* Begin Selected text *

Evidence of meeting #122 for Finance in the 42nd Parliament, 1st Session. (The original version is on Parliament’s site, as are the minutes.) The winning word was aiib.

A recording is available from Parliament.

On the agenda

MPs speaking

Also speaking

Gervais Coulombe  Chief, Sales Tax Division, Tax Policy Branch, Department of Finance
Antoine Brunelle-Côté  Director, International Policy and Analysis Division, International Trade and Finance Branch, Department of Finance
Nicole Giles  Director General, International Finance and Development Policy Division, International Trade and Finance Branch, Department of Finance
Neil Saravanamuttoo  Chief, Multilateral Institutions, International Finance and Development Division, International Trade and Finance Branch, Department of Finance
Anchela Nadarajah  Economist, Multilateral Institutions, International Finance and Development Division, International Trade and Finance Branch, Department of Finance
Manuel Dussault  Chief, Securities Policy Division, Department of Finance
Justin Brown  Director, Financial Stability, Financial Sector Policy Branch, Department of Finance
Christopher Graham  Principal Economist, Bank of Canada
Hugues Vaillancourt  Chief, Financial Sector Policy Branch, Department of Finance
Lorraine McKenzie Presley  Director General, Portfolio Management and Corporate Secretariat, Department of Natural Resources
Margaret Hill  Senior Director, Strategic Policy and Legislative Reform, Department of Employment and Social Development
Réal Gagnon  Senior Policy Analyst, Strategic Policy and Legislative Reform, Labour Program, Department of Employment and Social Development

4:35 p.m.

* End Selected text *

Reproduce the Finance committee meeting text between "Evidence of meeting" and "word was aiib.", inclusive.

* Begin Entries *

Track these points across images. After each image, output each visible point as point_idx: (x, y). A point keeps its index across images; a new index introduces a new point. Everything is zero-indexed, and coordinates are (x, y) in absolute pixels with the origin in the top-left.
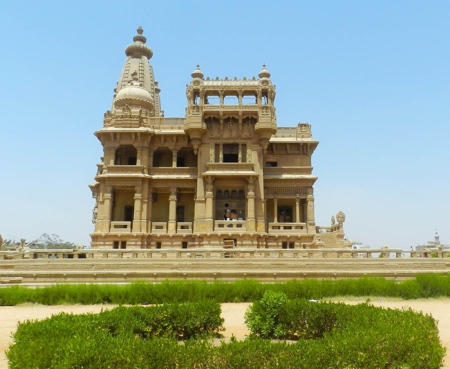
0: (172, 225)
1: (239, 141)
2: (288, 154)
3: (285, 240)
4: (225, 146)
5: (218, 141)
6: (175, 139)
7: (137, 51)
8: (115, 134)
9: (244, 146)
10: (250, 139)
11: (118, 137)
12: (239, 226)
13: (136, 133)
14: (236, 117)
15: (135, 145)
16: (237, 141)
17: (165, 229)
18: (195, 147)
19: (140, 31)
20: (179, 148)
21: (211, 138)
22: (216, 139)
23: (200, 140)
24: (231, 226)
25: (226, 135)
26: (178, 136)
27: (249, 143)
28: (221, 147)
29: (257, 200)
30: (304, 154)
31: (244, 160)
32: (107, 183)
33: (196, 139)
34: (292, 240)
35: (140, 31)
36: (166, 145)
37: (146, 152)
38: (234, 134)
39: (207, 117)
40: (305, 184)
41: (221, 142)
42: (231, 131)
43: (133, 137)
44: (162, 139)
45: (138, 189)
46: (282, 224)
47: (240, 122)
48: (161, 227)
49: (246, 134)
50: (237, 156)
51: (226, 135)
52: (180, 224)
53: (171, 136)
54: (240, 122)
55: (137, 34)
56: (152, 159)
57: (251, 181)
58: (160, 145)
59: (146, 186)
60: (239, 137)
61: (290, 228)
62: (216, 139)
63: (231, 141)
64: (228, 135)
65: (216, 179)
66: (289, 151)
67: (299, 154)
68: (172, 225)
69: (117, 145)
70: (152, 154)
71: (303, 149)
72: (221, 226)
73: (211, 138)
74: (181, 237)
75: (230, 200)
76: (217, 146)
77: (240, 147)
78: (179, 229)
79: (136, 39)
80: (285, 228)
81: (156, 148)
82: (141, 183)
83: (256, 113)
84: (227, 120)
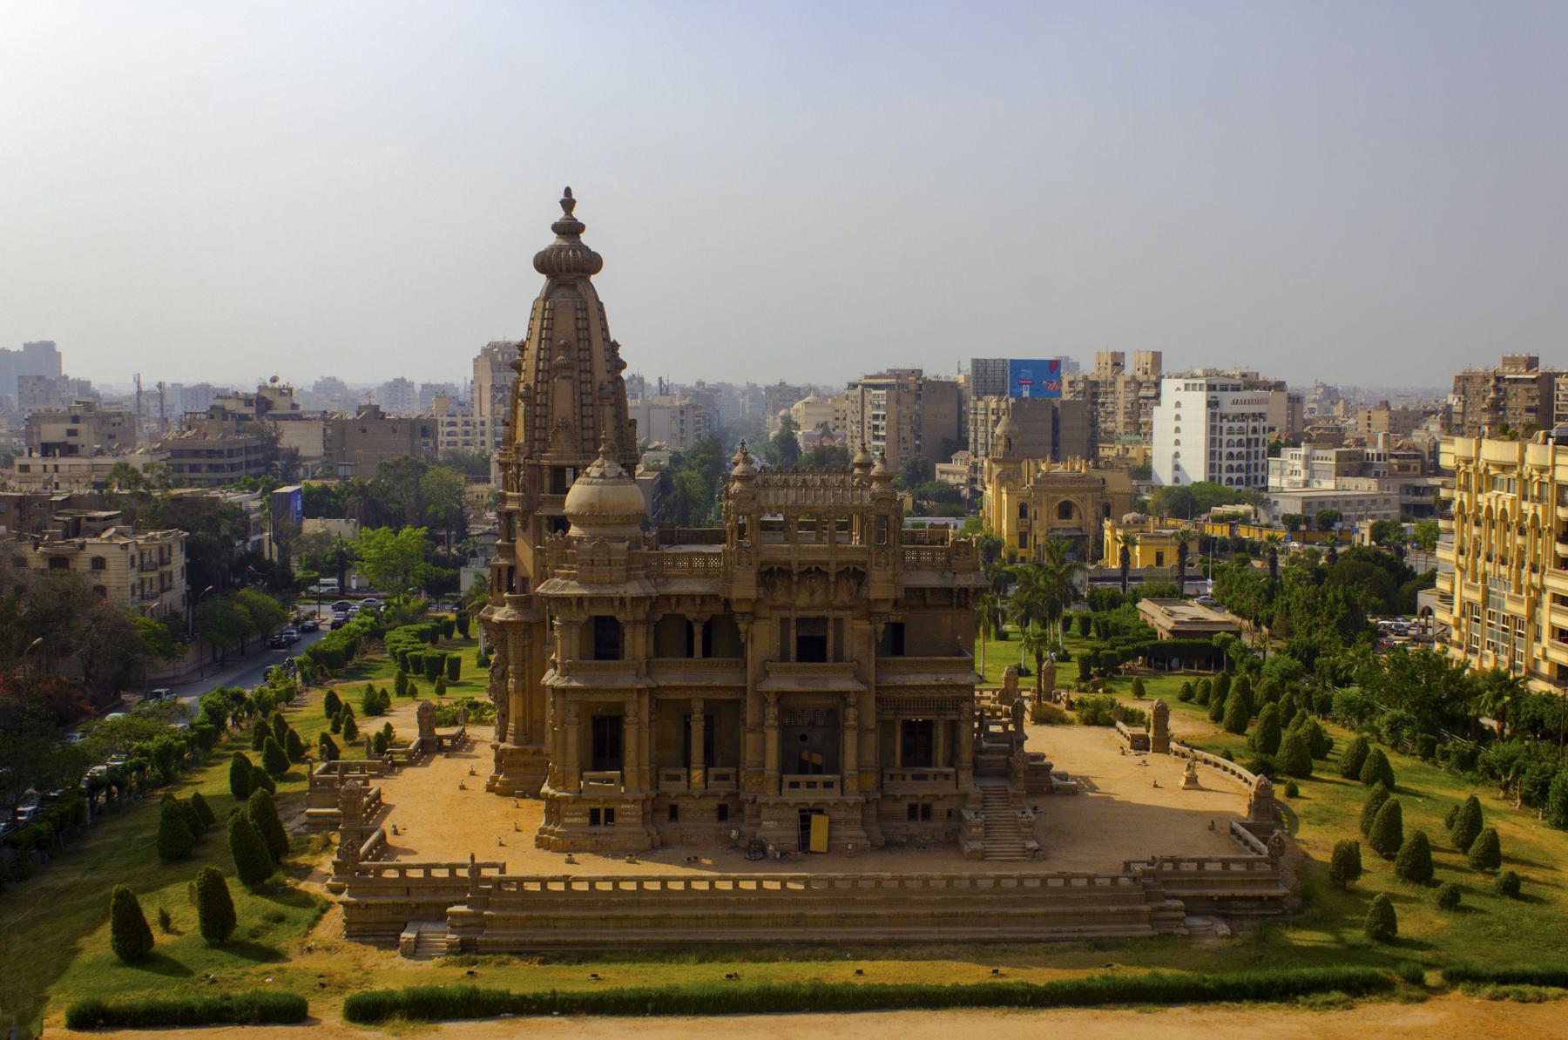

* End Entries *
* Begin Entries *

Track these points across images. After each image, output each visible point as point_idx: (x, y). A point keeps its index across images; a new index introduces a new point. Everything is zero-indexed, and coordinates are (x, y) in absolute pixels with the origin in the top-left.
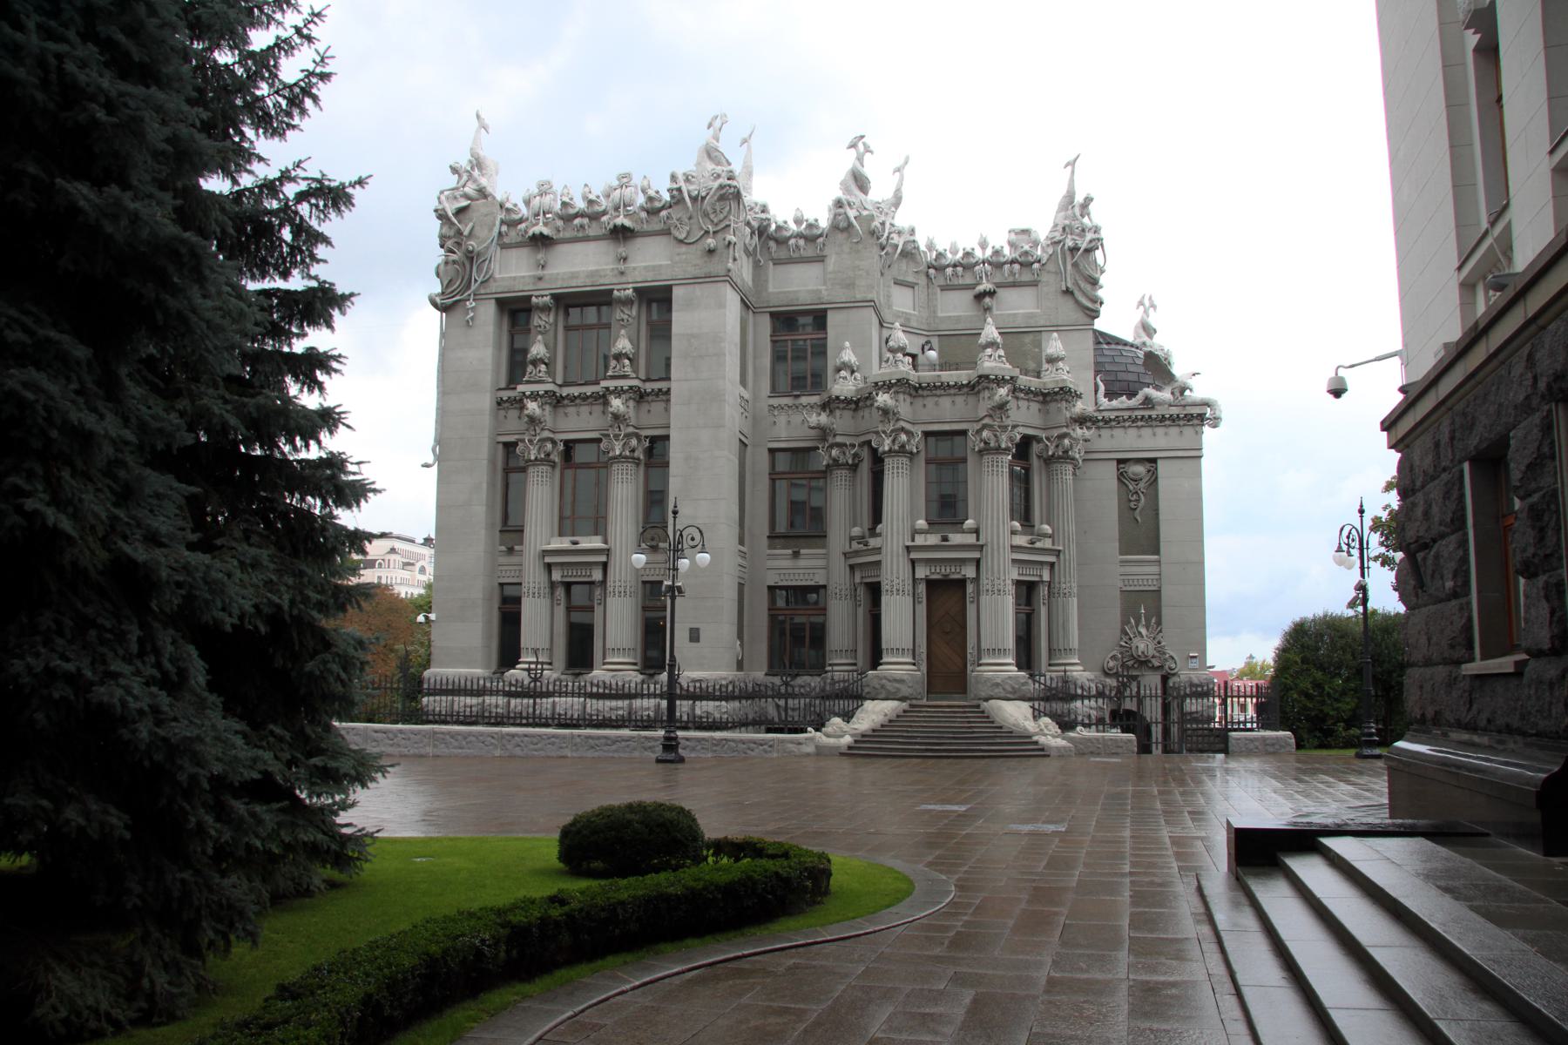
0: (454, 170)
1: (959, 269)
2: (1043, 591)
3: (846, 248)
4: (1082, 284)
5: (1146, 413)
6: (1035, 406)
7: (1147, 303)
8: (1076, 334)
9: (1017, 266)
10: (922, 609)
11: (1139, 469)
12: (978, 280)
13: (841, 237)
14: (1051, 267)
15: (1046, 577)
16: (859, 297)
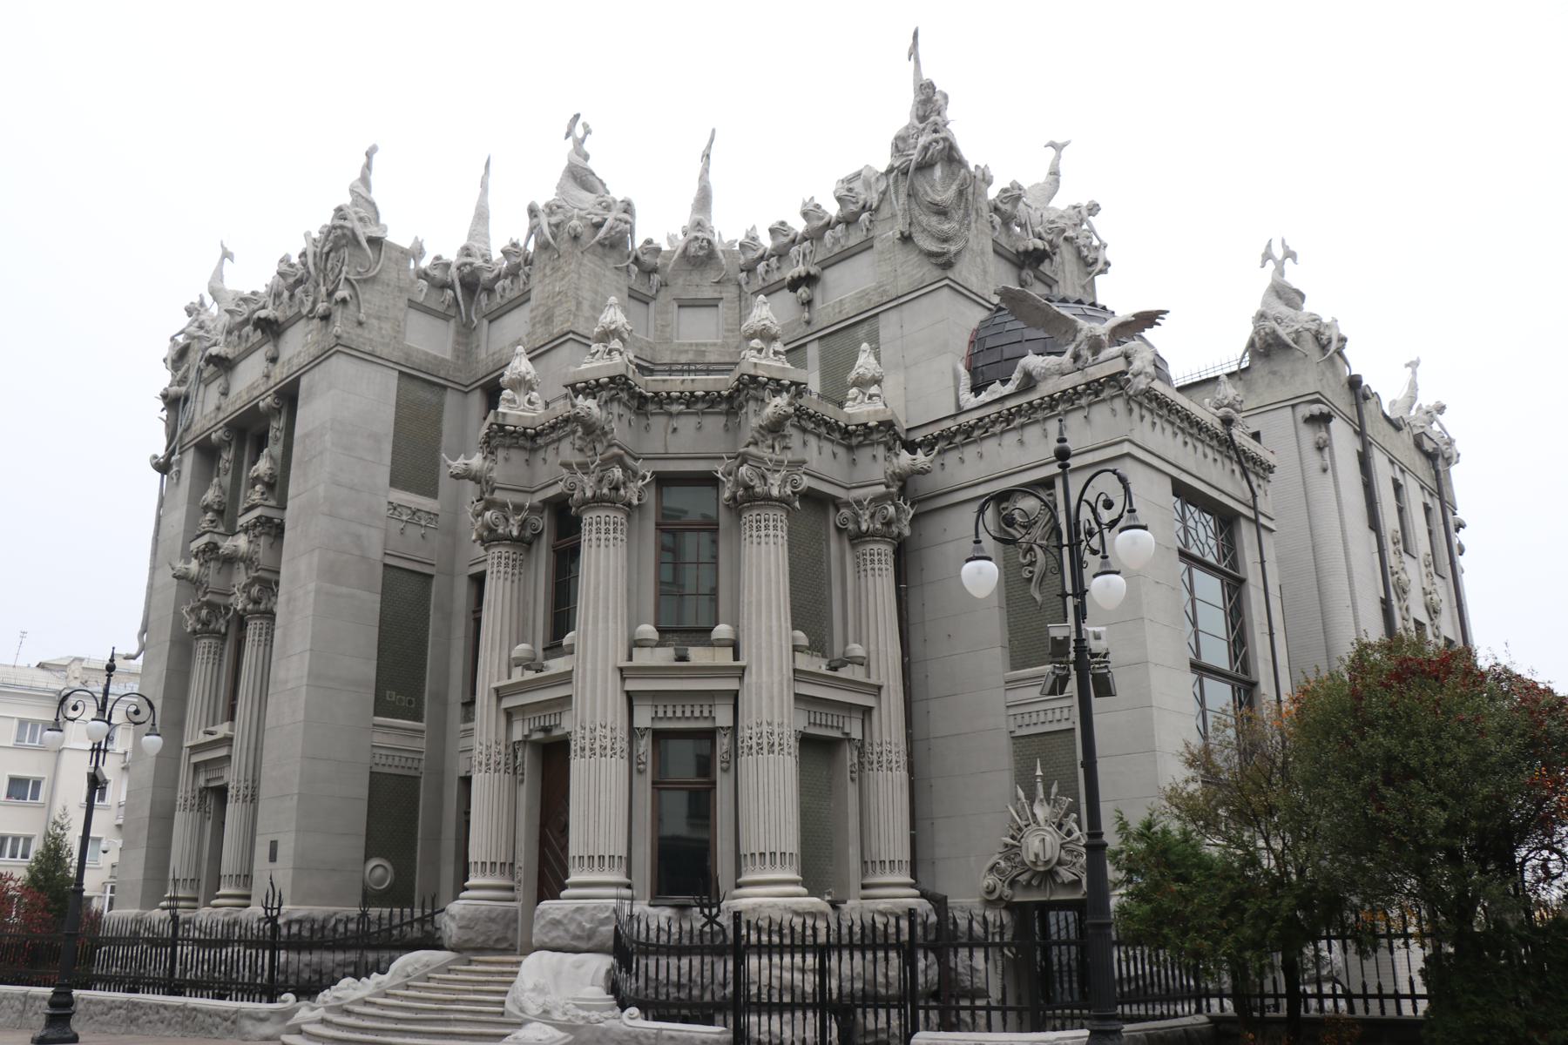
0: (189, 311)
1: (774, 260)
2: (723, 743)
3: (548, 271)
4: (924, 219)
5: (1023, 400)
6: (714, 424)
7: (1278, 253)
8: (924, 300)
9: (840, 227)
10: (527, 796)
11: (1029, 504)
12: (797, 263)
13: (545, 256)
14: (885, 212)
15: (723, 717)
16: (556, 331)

* End Entries *

Solved exercise:
Evidence of meeting #122 for Finance in the 42nd Parliament, 1st Session. (The original version is on Parliament’s site, as are the minutes.) The winning word was aiib.